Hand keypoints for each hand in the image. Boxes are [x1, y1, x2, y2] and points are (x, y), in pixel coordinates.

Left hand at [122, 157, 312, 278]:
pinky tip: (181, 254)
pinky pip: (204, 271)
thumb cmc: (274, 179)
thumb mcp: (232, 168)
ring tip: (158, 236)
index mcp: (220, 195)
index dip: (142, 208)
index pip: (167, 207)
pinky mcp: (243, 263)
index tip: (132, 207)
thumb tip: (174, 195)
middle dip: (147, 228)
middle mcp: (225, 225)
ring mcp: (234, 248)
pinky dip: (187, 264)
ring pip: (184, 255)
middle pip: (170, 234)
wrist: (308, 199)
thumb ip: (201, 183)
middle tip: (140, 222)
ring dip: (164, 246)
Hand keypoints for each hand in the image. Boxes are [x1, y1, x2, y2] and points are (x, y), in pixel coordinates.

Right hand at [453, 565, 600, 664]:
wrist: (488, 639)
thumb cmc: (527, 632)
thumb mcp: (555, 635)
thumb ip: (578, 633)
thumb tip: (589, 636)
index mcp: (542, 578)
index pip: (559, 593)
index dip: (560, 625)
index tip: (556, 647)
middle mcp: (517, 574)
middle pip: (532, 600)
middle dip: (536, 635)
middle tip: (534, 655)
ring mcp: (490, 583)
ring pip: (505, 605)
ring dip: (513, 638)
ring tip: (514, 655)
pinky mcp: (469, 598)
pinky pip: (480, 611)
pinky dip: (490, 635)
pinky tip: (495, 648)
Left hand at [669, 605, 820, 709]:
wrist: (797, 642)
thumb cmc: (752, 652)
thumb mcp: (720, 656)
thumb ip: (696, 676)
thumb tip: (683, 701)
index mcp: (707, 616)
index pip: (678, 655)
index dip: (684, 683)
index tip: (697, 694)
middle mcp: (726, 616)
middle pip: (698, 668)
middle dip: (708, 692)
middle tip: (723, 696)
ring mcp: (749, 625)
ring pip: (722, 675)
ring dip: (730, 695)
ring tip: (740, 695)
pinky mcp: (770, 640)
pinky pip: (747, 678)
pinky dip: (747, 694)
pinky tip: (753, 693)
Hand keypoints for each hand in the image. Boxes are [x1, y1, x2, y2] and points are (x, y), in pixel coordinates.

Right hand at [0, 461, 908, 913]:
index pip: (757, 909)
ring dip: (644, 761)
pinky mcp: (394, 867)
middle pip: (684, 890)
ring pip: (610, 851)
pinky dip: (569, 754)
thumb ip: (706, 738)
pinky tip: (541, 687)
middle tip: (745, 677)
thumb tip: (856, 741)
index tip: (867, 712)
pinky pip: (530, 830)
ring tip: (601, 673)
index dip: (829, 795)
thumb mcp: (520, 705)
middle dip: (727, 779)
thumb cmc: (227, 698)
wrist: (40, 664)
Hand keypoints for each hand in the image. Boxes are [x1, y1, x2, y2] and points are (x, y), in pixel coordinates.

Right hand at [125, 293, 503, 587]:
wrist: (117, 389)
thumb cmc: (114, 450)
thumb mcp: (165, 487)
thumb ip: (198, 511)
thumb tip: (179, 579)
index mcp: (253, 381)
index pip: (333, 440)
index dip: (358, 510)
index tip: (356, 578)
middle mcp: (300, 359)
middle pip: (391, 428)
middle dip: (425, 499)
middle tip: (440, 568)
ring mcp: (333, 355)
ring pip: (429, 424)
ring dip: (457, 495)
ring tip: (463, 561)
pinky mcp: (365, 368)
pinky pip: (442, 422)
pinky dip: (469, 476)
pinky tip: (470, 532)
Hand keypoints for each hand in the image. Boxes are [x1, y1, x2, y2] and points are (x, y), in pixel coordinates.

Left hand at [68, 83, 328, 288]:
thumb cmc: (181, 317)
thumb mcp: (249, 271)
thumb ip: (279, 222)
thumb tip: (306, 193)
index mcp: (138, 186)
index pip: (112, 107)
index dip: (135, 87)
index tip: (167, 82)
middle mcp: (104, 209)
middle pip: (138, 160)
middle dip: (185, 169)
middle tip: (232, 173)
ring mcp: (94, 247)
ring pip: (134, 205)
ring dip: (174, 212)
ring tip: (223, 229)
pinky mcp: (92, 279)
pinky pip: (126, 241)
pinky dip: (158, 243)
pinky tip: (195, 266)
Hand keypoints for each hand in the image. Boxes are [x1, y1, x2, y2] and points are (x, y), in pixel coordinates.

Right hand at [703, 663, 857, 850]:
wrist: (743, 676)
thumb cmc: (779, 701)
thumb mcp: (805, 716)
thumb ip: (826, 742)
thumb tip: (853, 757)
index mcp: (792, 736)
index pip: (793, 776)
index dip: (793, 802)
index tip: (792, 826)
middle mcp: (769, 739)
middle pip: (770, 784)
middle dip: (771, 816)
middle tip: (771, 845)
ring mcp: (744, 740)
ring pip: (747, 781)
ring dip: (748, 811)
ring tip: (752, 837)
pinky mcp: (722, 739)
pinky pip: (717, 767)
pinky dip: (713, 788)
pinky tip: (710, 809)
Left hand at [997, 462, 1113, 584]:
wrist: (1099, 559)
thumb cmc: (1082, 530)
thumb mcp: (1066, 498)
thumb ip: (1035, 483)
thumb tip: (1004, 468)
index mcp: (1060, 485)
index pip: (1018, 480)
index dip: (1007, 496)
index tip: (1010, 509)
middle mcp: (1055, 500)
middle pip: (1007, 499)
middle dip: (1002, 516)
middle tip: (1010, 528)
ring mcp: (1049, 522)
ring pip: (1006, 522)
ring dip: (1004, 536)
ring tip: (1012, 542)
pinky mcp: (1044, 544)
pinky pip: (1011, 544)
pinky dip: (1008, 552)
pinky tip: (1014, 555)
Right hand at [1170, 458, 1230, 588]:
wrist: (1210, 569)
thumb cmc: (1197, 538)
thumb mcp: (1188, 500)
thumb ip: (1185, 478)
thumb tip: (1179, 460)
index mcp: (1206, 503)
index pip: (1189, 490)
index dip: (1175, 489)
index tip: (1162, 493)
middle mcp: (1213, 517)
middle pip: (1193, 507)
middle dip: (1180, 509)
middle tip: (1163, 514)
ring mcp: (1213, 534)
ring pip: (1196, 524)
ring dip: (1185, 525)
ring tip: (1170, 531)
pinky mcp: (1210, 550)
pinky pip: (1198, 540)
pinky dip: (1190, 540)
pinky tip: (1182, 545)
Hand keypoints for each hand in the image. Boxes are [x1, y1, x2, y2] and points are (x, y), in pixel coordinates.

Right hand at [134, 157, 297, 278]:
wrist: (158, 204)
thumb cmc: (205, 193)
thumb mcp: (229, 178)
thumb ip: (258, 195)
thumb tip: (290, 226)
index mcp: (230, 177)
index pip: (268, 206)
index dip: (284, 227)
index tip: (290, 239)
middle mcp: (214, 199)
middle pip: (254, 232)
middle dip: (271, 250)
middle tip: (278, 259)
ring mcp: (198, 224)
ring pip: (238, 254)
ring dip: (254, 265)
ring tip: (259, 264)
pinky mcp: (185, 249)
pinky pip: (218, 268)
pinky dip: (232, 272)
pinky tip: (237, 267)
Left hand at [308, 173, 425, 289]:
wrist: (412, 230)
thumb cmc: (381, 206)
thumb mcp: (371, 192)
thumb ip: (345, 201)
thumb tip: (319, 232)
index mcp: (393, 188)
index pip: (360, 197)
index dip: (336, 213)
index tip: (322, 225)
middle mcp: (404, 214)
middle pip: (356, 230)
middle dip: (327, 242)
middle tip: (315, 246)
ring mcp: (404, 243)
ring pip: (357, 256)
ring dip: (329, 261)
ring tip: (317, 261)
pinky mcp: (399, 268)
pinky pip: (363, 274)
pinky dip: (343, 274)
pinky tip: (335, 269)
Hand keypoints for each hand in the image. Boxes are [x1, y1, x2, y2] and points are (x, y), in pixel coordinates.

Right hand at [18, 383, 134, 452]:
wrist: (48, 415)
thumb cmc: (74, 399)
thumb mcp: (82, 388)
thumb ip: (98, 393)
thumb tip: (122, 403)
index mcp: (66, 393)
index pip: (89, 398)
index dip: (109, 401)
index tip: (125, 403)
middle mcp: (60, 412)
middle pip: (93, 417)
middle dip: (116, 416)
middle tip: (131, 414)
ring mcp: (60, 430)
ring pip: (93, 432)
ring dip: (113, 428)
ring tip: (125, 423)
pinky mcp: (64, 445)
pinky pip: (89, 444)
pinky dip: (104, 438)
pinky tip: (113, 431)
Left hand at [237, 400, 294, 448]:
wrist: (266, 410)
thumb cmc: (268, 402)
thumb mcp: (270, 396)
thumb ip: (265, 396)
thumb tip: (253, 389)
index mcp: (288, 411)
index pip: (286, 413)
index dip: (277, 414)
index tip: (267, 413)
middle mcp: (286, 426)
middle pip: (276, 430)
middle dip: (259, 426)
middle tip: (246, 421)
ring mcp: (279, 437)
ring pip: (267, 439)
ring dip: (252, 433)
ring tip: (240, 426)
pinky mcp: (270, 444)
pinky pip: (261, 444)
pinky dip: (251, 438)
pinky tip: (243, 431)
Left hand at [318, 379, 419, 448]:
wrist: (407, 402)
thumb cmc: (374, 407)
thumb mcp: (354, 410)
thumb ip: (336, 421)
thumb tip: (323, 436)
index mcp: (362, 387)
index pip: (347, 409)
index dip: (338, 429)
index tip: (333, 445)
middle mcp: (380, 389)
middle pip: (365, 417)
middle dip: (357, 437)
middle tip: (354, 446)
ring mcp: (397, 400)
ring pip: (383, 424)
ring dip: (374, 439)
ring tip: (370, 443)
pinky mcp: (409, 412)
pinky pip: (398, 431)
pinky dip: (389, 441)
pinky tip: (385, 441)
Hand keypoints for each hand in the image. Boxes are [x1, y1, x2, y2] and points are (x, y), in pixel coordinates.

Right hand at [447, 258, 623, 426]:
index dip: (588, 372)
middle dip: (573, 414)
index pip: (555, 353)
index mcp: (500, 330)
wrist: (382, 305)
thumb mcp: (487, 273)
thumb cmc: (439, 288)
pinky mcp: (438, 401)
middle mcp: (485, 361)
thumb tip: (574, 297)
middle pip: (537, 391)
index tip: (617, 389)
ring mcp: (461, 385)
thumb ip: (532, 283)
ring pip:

■ ■ ■ ■ ■

_Work task_
An exact copy of the lines above between the line holding "ring tip: (463, 561)" and the line holding "thumb tip: (306, 193)", inclusive, is the whole answer.

_Answer to this problem_
ring tip: (463, 561)
pinky mcp: (365, 368)
pinky pip: (442, 422)
pinky dip: (469, 476)
pinky tip: (470, 532)
Hand keypoints for each hand in the image. Boxes are [x1, y1, x2, y2] and points are (x, y), in pixel coordinates.

Left hand at [68, 83, 328, 288]:
thumb cmc: (181, 317)
thumb mcp: (249, 271)
thumb ip: (279, 222)
thumb tip: (306, 193)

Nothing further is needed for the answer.